Lens and sensor parameters:
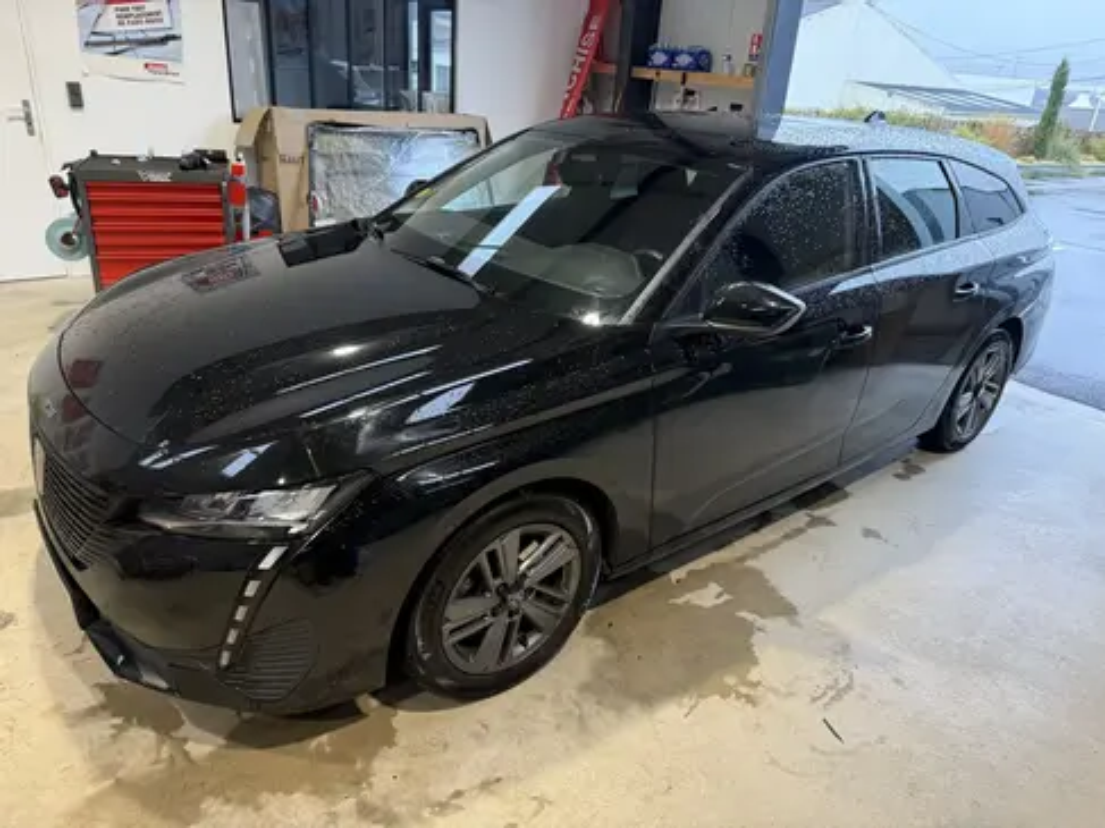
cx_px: 552
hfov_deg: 71.6
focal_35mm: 24
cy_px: 414
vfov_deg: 56.8
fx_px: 766
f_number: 1.78
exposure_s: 1/100
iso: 125
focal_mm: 6.76
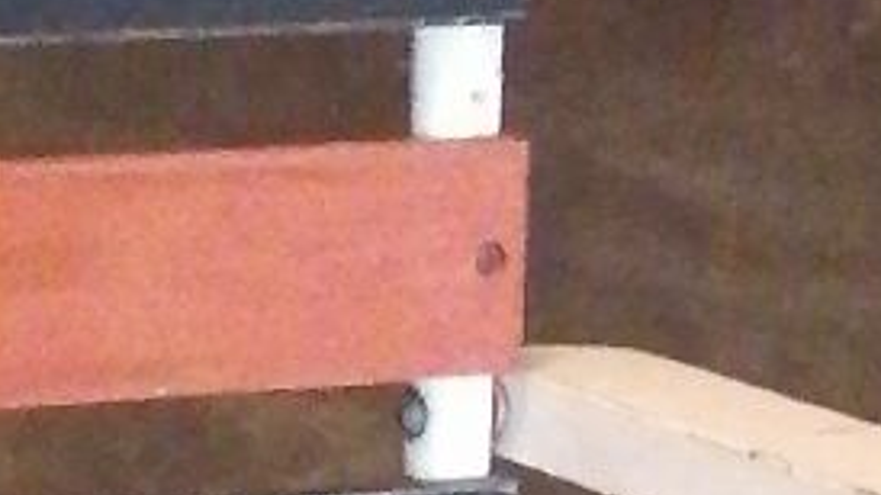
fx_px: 6423
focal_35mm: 275
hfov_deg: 7.8
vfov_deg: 4.2
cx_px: 145
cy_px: 1800
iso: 1635
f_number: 1.8
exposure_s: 1/20
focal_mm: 5.3
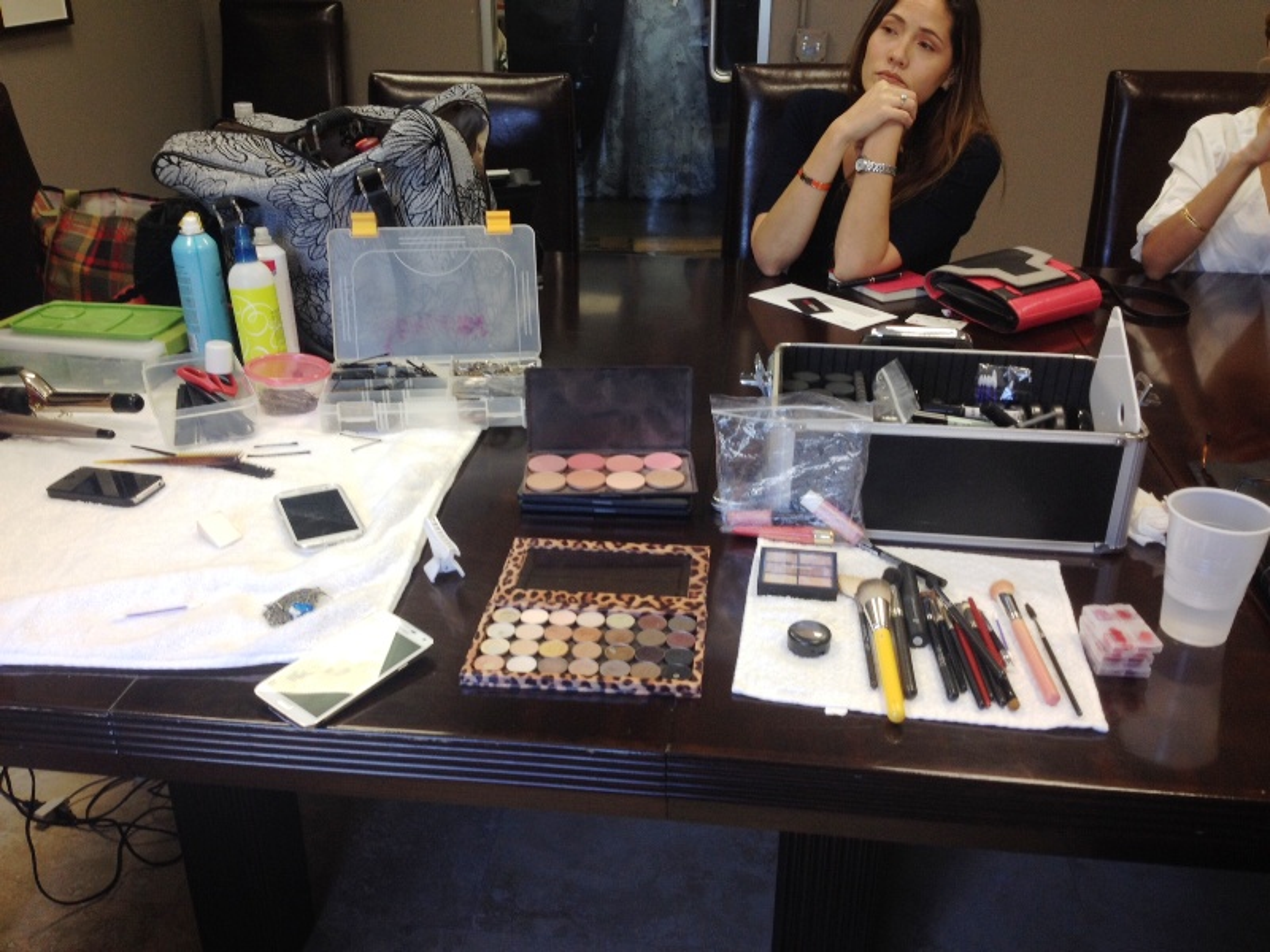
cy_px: 476
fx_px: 1284
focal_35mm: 35
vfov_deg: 40.7
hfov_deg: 52.6
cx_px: 635
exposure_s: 1/30
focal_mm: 4.28
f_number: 2.4
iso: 50
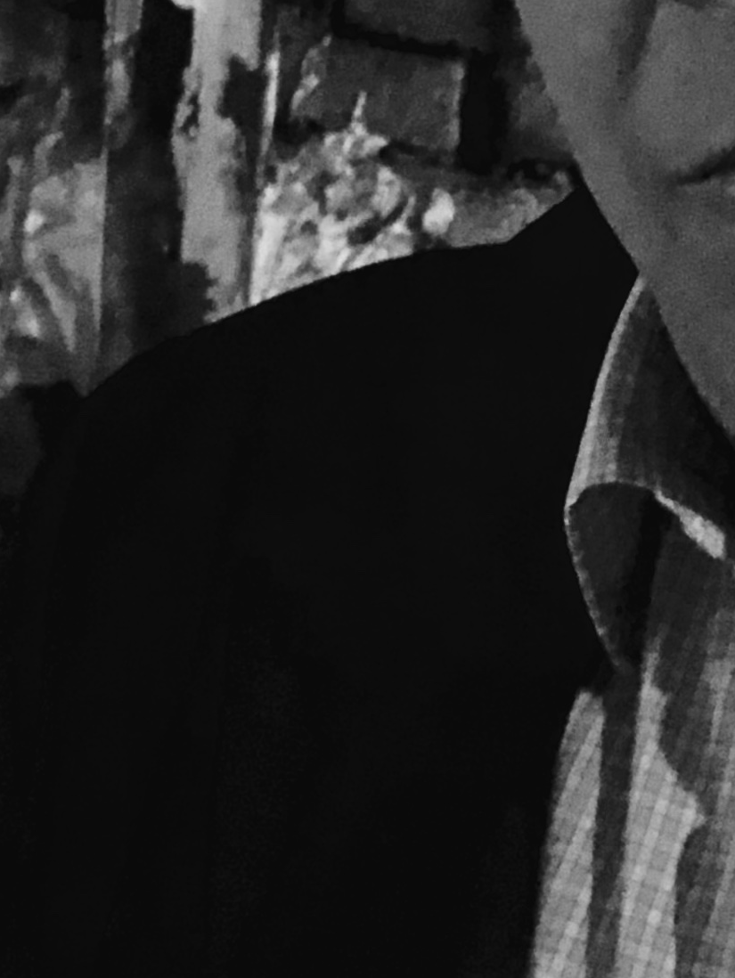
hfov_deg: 15.9
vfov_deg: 20.8
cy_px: -59
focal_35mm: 90
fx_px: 2545
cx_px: 857
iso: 1250
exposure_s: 1/17
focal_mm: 2.87
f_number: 2.2
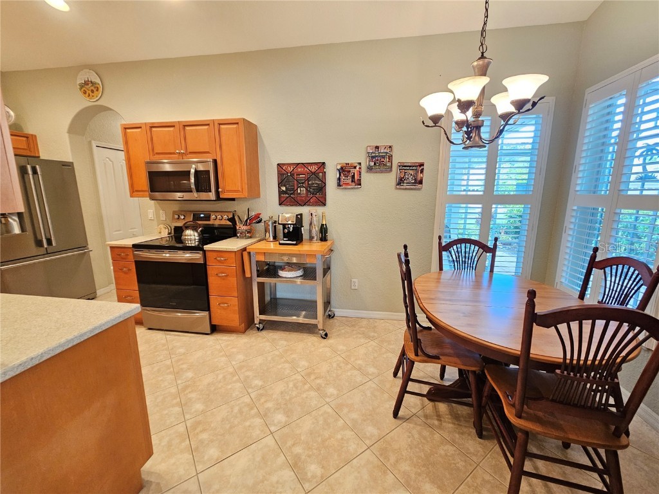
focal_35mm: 13
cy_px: 247
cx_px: 330
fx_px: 247
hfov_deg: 106.2
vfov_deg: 89.9
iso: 320
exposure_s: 1/40
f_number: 2.2
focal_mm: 2.2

> What you will do
Return an exact transcription of the entries above, excluding each image.

> Output of the exercise
cx_px: 552
hfov_deg: 71.6
focal_35mm: 24
cy_px: 414
vfov_deg: 56.8
fx_px: 766
f_number: 1.78
exposure_s: 1/100
iso: 125
focal_mm: 6.76
fx_px: 6423
focal_35mm: 275
hfov_deg: 7.8
vfov_deg: 4.2
cx_px: 145
cy_px: 1800
iso: 1635
f_number: 1.8
exposure_s: 1/20
focal_mm: 5.3
cy_px: 476
fx_px: 1284
focal_35mm: 35
vfov_deg: 40.7
hfov_deg: 52.6
cx_px: 635
exposure_s: 1/30
focal_mm: 4.28
f_number: 2.4
iso: 50
hfov_deg: 15.9
vfov_deg: 20.8
cy_px: -59
focal_35mm: 90
fx_px: 2545
cx_px: 857
iso: 1250
exposure_s: 1/17
focal_mm: 2.87
f_number: 2.2
focal_35mm: 13
cy_px: 247
cx_px: 330
fx_px: 247
hfov_deg: 106.2
vfov_deg: 89.9
iso: 320
exposure_s: 1/40
f_number: 2.2
focal_mm: 2.2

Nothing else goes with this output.